In the good old days of jaundiced and mendacious but still somewhat literary and rational journalism, you could read the half-truths in the Times, then read the other half-truths in the Tribune, and compare; or at least you could have the words in front of you, not blaring from a screen, to analyze, or to discuss with somebody across the table. But the momentary and ephemeral nature of our engagement with pseudo-articles on the internet mostly bypasses calm and slow analysis and perhaps even makes us incapable of it. The algorithms are our instructors, and they who write the algorithms swing the tiller of the world.
Again, we are not talking about a person persuading a person, but about an agglomeration of unconscious and unspecifiable but genuinely active influences weighing upon an electoral mass.
The American founders didn’t insist upon freedom of speech and of the press because they believed that every individual had something important to say. They saw such rational discussion, even when swayed by passion, to be essential to man as such, and to his securing the common good.

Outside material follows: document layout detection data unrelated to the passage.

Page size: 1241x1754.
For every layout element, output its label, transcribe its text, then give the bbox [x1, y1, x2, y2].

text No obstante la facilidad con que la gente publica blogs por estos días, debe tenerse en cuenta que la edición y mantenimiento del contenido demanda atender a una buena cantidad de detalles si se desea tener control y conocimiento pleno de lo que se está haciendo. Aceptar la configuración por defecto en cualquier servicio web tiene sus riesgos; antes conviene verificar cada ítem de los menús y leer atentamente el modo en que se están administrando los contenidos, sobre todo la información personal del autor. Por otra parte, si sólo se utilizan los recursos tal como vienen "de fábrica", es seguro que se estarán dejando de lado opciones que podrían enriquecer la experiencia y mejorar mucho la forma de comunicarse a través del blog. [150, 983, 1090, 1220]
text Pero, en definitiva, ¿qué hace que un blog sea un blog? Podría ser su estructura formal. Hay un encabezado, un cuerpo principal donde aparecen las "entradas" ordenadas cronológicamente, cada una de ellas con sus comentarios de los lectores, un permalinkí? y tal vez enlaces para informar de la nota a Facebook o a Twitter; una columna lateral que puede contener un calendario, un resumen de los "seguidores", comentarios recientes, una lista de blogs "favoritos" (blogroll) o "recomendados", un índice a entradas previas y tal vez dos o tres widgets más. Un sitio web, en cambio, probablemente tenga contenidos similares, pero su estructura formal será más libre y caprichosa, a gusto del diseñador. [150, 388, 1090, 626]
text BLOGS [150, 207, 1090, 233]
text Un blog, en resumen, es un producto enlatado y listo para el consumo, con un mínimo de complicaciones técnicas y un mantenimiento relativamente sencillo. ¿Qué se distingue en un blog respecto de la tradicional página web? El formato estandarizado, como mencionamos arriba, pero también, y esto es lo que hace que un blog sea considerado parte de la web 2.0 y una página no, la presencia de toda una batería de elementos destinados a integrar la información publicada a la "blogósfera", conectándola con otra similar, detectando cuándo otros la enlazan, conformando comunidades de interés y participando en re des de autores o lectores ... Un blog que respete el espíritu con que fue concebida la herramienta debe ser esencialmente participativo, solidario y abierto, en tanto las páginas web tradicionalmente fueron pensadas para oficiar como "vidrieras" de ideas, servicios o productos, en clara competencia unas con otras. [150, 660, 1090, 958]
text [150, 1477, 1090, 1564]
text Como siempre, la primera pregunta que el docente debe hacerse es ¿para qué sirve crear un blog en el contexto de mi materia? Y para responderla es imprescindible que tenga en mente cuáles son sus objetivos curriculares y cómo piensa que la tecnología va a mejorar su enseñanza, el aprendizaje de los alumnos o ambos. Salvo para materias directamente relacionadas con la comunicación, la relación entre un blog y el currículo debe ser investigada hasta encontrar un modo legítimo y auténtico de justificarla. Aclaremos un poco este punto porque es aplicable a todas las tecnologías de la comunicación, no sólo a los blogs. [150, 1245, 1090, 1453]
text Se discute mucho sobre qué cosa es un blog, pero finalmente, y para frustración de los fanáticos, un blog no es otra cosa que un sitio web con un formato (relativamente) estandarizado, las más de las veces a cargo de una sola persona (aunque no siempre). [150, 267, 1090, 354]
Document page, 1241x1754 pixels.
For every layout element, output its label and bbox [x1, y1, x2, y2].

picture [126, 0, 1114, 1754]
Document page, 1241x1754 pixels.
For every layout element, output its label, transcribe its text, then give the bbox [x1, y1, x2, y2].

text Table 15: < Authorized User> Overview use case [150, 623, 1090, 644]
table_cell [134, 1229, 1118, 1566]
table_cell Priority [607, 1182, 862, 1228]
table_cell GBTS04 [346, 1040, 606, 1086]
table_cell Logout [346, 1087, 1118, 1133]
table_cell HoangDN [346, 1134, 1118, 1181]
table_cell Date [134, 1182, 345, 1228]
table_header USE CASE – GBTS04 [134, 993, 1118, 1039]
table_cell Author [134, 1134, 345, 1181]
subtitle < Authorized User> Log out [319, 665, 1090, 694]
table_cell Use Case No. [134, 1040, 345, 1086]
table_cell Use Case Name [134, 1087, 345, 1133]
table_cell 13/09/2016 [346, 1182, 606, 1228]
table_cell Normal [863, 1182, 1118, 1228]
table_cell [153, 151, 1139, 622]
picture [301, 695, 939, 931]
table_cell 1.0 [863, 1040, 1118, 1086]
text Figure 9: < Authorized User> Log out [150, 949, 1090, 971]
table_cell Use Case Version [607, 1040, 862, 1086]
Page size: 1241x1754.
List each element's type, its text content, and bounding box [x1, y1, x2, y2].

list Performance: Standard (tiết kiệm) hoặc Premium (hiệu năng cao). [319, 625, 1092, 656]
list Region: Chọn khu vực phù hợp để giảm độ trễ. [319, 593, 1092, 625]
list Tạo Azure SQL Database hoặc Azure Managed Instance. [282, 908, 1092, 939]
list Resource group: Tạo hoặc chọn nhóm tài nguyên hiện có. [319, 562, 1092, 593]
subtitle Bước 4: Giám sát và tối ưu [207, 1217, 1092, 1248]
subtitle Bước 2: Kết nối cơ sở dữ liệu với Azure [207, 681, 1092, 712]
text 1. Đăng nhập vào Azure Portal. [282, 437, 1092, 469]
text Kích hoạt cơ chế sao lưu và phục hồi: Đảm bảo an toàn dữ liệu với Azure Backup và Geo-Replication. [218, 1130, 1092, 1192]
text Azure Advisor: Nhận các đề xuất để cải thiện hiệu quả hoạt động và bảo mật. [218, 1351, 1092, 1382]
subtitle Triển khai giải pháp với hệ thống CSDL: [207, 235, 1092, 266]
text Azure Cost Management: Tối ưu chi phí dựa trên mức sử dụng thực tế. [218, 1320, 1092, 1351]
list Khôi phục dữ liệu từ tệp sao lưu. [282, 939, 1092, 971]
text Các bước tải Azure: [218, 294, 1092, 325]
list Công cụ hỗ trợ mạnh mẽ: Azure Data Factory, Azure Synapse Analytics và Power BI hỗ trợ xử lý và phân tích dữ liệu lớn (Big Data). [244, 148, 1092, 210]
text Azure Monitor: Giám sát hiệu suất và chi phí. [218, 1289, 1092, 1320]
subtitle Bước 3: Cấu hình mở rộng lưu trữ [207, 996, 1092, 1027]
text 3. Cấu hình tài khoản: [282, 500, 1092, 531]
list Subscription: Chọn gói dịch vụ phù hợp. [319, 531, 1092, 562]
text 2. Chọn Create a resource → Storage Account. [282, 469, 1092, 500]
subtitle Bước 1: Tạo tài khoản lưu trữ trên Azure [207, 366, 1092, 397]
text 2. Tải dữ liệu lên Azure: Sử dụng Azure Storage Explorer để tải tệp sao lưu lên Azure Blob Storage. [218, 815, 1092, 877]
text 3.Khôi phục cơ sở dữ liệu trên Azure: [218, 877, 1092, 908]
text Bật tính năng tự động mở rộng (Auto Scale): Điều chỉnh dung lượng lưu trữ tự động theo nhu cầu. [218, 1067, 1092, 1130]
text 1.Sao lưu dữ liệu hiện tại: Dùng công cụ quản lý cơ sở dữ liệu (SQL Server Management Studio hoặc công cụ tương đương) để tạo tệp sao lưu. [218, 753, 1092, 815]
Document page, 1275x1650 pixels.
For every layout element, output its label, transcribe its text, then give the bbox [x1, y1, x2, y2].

The broadsides and pamphlets published during the debates about ratifying the Constitution are to our current political speech, such as it commonly is, as Shakespeare to an advertisement on a pack of bubble gum.
Now of all times we need vehicles of rational discussion, and the internet provides a few—we trust that this site is one of them! But social media, in the aggregate and in the essential case, is not conducive to the clearheaded and dispassionate evaluation of alternatives that must characterize every prudential decision. And if those media are in the grip of a very few people, or of people of a narrow range of cultural beliefs, then democracy will be little more than a tremendously expensive puppet show.
What do we do about it? Rather, what should be a true conservative’s aims? Mine are these: to protect and foster freedom of religious, political, and cultural speech and argument; to prevent the amassing of unheard-of kinds of power into a few hands, and to blunt that power; to do so by means that will not simply fold social media into the all-covetous arms of the Management State; and to do so by means that will not make social media into thoroughfares for obscenity and pornography, those sure cheapjack corrupters of the human imagination and of culture itself.
I am quite aware that the Supreme Court can give us little more than feeble and uncertain guidance; it is also a problem to look there for help. When it comes to shaping the culture, something that the Court is supremely unqualified to do, the Court also is more powerful than Congress, the so-called branch of the people. Still, I am persuaded that this new power that makes William Randolph Hearst look like a seller of bad lemonade must be opened to political discussion, and to political action.
What form might such action take? Let the discussion begin.